■ What is required ■
Beginning with the first line below, output every record verbatim and leave out the images.

─── Input ───

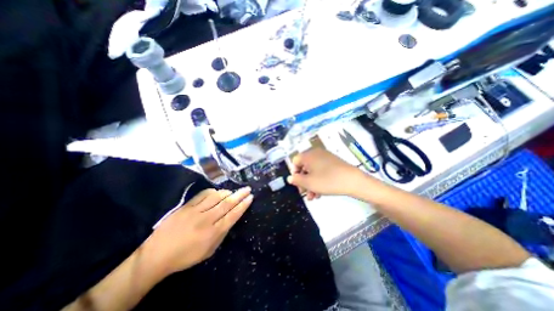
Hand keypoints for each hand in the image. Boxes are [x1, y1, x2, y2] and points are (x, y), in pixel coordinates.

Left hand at [143, 185, 253, 275]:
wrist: (156, 255)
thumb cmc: (186, 256)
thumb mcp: (209, 250)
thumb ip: (222, 233)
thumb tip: (232, 218)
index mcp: (213, 233)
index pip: (233, 215)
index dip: (243, 205)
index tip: (250, 197)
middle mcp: (207, 219)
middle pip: (227, 203)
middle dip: (240, 195)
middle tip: (247, 188)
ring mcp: (196, 211)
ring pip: (217, 197)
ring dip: (227, 192)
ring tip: (233, 191)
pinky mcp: (187, 206)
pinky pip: (203, 194)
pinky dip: (213, 191)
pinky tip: (217, 192)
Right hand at [286, 148, 366, 198]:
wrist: (353, 180)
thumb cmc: (328, 181)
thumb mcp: (309, 183)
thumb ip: (296, 180)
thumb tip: (290, 178)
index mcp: (308, 155)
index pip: (295, 161)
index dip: (294, 173)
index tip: (297, 184)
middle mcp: (316, 153)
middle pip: (304, 167)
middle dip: (303, 181)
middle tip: (304, 193)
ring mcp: (325, 157)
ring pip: (313, 170)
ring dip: (311, 183)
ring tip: (313, 197)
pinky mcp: (333, 162)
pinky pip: (321, 170)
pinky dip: (318, 180)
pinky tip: (320, 192)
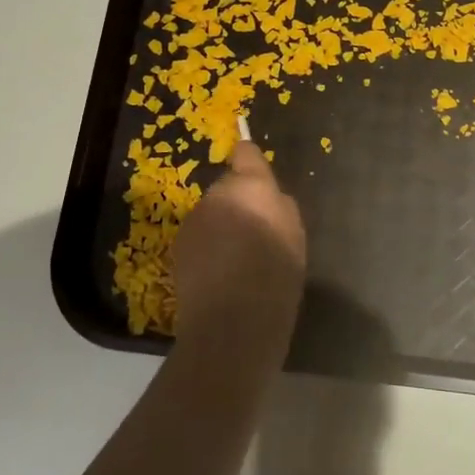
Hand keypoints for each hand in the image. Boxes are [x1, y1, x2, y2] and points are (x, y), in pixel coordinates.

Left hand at [172, 140, 306, 361]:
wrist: (233, 321)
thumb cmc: (276, 274)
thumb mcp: (295, 235)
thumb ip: (280, 206)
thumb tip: (269, 198)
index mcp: (249, 187)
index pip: (246, 154)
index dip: (250, 159)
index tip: (253, 164)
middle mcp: (215, 196)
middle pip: (228, 189)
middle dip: (239, 203)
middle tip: (257, 232)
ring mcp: (193, 222)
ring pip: (211, 215)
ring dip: (222, 227)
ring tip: (239, 259)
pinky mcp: (178, 249)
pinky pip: (199, 239)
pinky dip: (208, 249)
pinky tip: (221, 275)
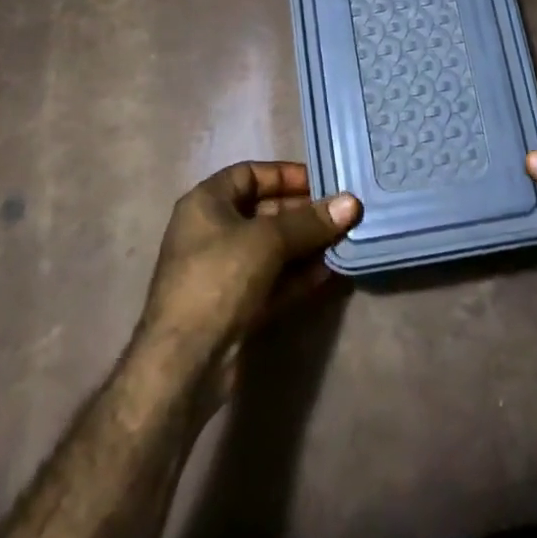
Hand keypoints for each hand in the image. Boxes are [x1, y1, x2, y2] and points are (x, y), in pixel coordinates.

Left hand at [141, 162, 360, 380]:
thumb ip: (310, 221)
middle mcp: (212, 232)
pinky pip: (272, 280)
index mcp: (206, 203)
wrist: (184, 363)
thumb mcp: (267, 240)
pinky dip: (297, 275)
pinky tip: (328, 271)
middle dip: (303, 213)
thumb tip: (352, 203)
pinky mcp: (235, 306)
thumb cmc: (219, 278)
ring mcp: (223, 271)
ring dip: (306, 245)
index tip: (322, 182)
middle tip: (342, 214)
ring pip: (271, 249)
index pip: (250, 174)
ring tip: (343, 240)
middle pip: (264, 212)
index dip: (285, 175)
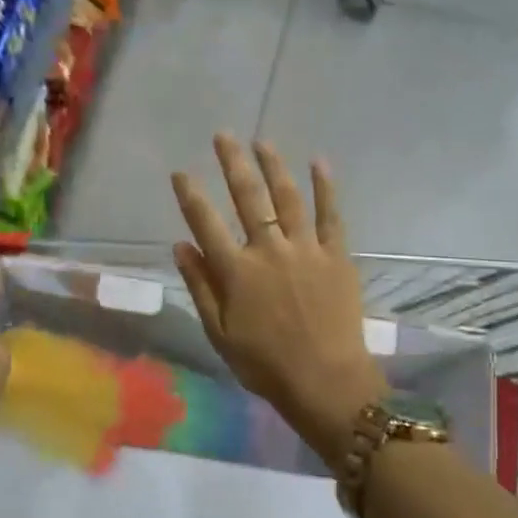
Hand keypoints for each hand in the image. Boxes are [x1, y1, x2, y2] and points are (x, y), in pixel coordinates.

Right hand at [172, 135, 385, 466]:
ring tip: (262, 142)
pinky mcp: (337, 256)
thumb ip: (200, 287)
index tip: (181, 172)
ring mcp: (306, 249)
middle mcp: (268, 250)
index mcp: (236, 272)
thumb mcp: (219, 333)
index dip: (191, 196)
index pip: (206, 224)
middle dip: (233, 164)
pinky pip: (330, 215)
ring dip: (274, 166)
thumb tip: (180, 246)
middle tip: (224, 136)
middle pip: (248, 198)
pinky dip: (325, 188)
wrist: (326, 381)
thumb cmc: (265, 364)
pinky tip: (318, 163)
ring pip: (287, 197)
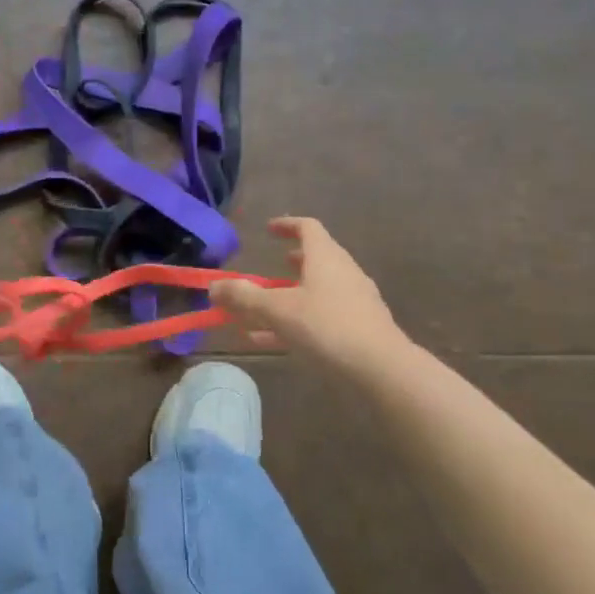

───

■ Solution for this task ■
Hand keypoints for each hand in the image. Boxes are [x1, y1, x2, y2] and points are (x, y), in pixel coordinates.

Left hand at [143, 185, 253, 275]:
wrist: (156, 255)
thumb cmc: (186, 256)
thumb mcp: (209, 250)
thumb ip: (222, 233)
thumb tip: (232, 218)
index mcp: (213, 233)
index pip: (233, 215)
index dip: (243, 205)
index tip: (250, 197)
middle mcp: (207, 219)
middle pip: (227, 203)
middle dip: (240, 195)
middle tip: (247, 188)
ring mcp: (196, 211)
ring pip: (217, 197)
ring dip: (227, 192)
ring tip: (233, 191)
pinky mcp: (187, 206)
pinky pip: (203, 194)
pinky dip: (213, 191)
pinky tip: (217, 192)
Right hand at [286, 148, 366, 198]:
wrist: (353, 180)
thumb cmc: (328, 181)
thumb mcp: (309, 183)
thumb ip: (296, 180)
thumb tip: (290, 178)
index mcp: (308, 155)
index pip: (295, 161)
index dip: (294, 173)
index tip: (297, 184)
middle mcp: (316, 153)
middle pip: (304, 167)
middle dip: (303, 181)
middle tip: (304, 193)
ring mcp: (325, 157)
ring pip: (313, 170)
ring dip: (311, 183)
ring tip: (313, 197)
pinky mcp: (333, 162)
pinky pip: (321, 170)
pinky dip: (318, 180)
pinky tip: (320, 192)
Hand keypoints for each hand in the image. Boxes are [x1, y1, x2, y2] and points are (x, y), in pixel coordinates.

Left hand at [172, 140, 306, 361]:
wrist: (233, 321)
thumb cmc: (276, 274)
thumb mcp: (295, 235)
thumb ip: (280, 206)
thumb tip: (269, 198)
index mcp: (249, 187)
index pip: (246, 154)
index dip: (250, 159)
index tip: (253, 164)
middle mcp: (215, 196)
middle pip: (228, 189)
middle dip: (239, 203)
middle tip: (257, 232)
ring mcp: (193, 222)
ring pip: (211, 215)
ring dip: (222, 227)
ring tip: (239, 259)
pinky mcp: (178, 249)
pinky pip: (199, 239)
pinky dip: (208, 249)
pinky tip: (221, 275)
Hand keypoints for each hand in the image. Boxes are [x1, y1, x2, y2] and points are (x, y), in pixel coordinates.

Left hand at [141, 162, 360, 380]:
thumb ip: (310, 221)
middle mcp: (212, 232)
pinky pip: (272, 280)
index mcp: (206, 203)
wrist: (184, 363)
thumb mcp: (267, 240)
pinky dip: (297, 275)
pinky tip: (328, 271)
middle dip: (303, 213)
thumb tip: (352, 203)
pinky mcp: (235, 306)
thumb cmc: (219, 278)
ring mcp: (223, 271)
ring dip: (306, 245)
index tip: (322, 182)
middle tip: (342, 214)
ring pip: (271, 249)
index pip: (250, 174)
ring tip: (343, 240)
middle pip: (264, 212)
index dip: (285, 175)
Hand keypoints for each hand in the image. Boxes are [x1, y1, x2, y2] and points are (x, y), in pixel coordinates.

Right hand at [172, 135, 385, 466]:
ring tip: (262, 142)
pinky mcp: (337, 256)
thumb ip: (200, 287)
index tip: (181, 172)
ring mcp: (306, 249)
middle mcp: (268, 250)
index mcp: (236, 272)
thumb mcp: (219, 333)
index dip: (191, 196)
index pip: (206, 224)
middle dip: (233, 164)
pinky pip: (330, 215)
ring dip: (274, 166)
thumb tip: (180, 246)
middle tip: (224, 136)
middle pip: (248, 198)
pinky dip: (325, 188)
wrist: (326, 381)
thumb cmc: (265, 364)
pinky tip: (318, 163)
ring pip: (287, 197)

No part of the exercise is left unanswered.